Start of Data provided

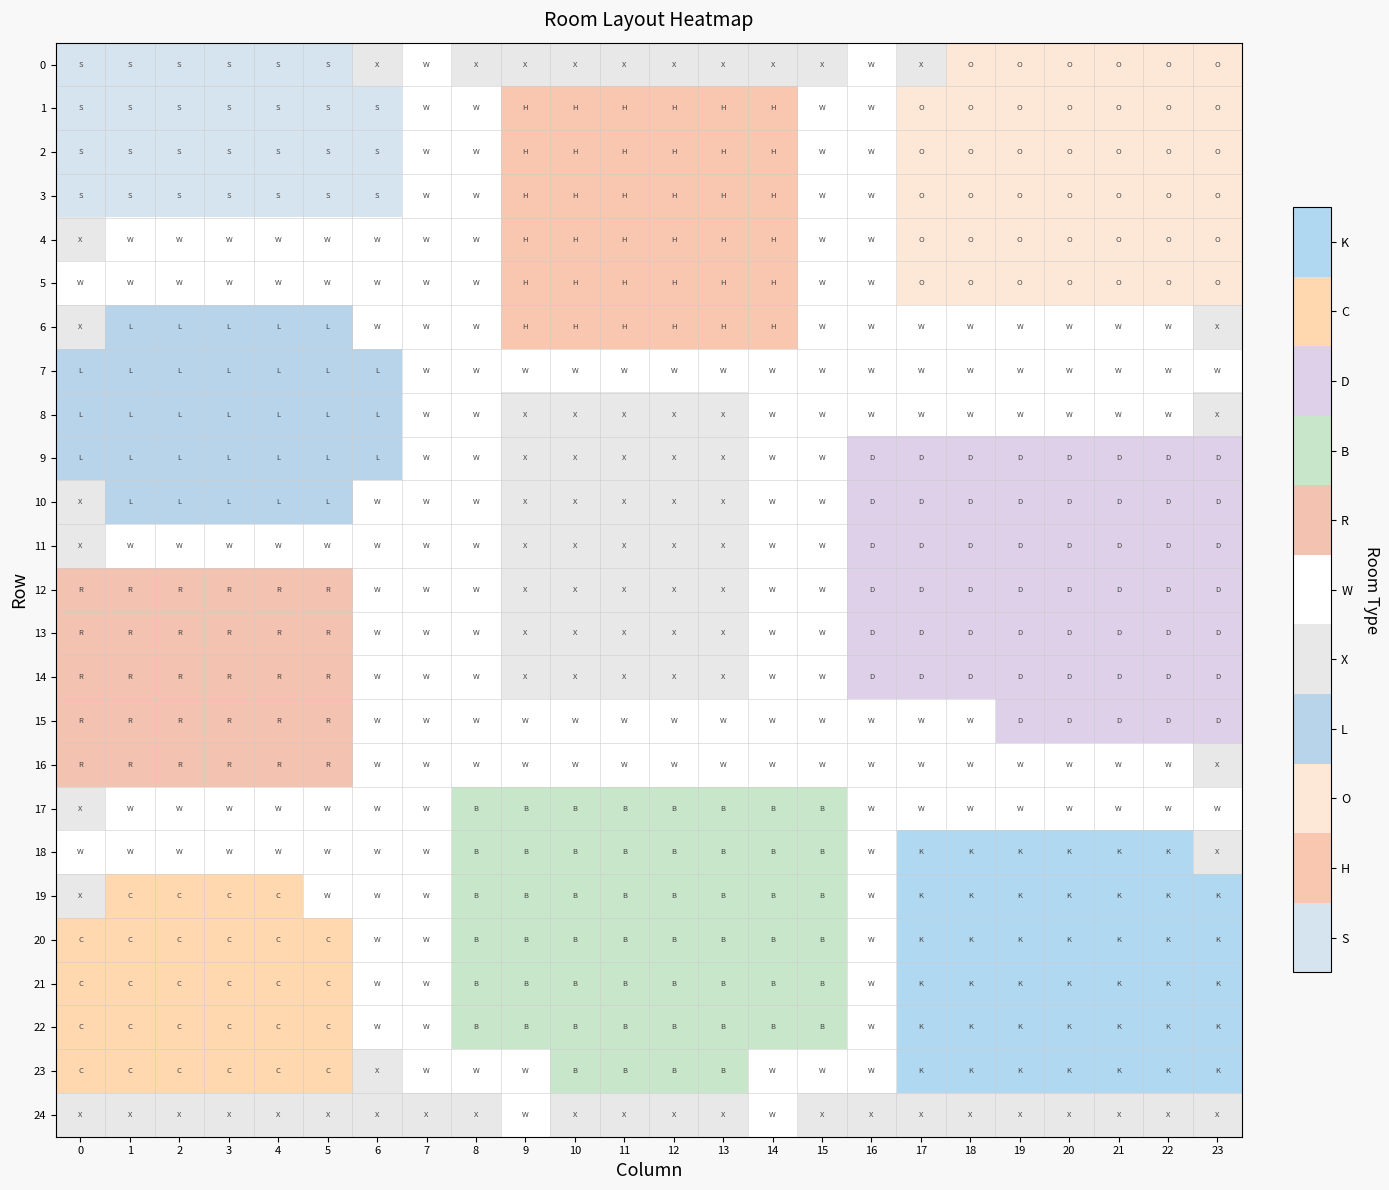

What is the smallest value displayed?

1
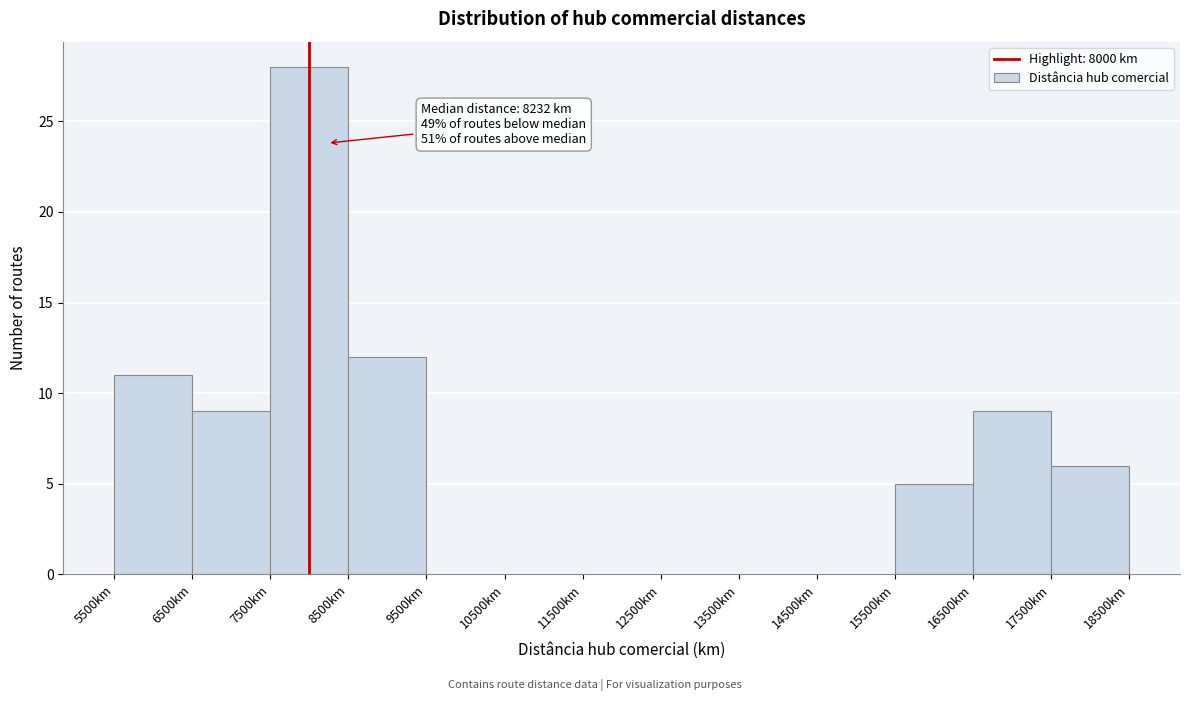

Over which range of the x-axis is the bar tallest?

7500 to 8500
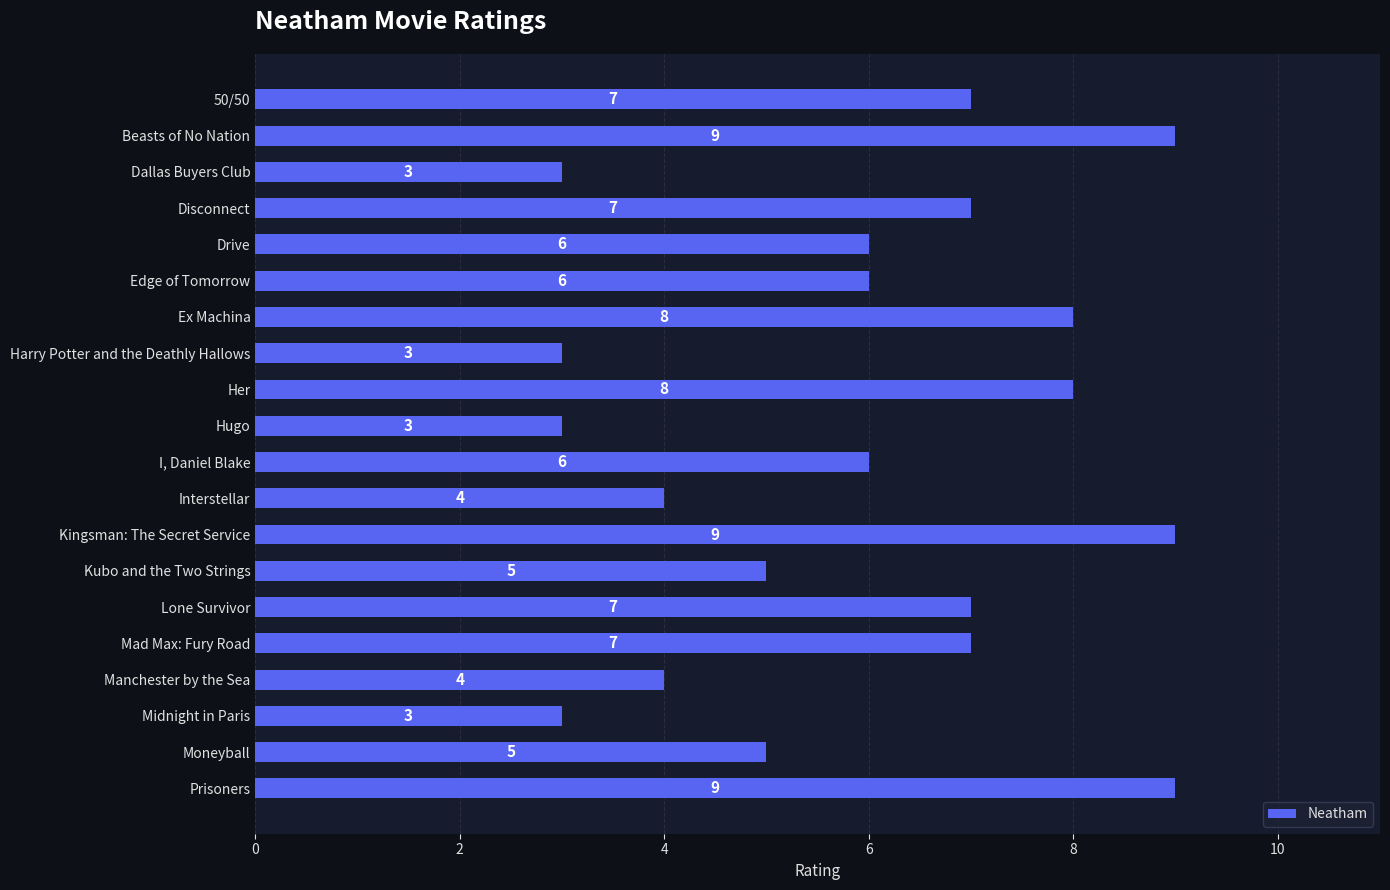

Does the chart contain stacked bars?

No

End of Data provided

◆ Work request
Copy out the text of all three items above word for word, omitting the pictures.

◆ Exercise response
What is the smallest value displayed?

1

Over which range of the x-axis is the bar tallest?

7500 to 8500

Does the chart contain stacked bars?

No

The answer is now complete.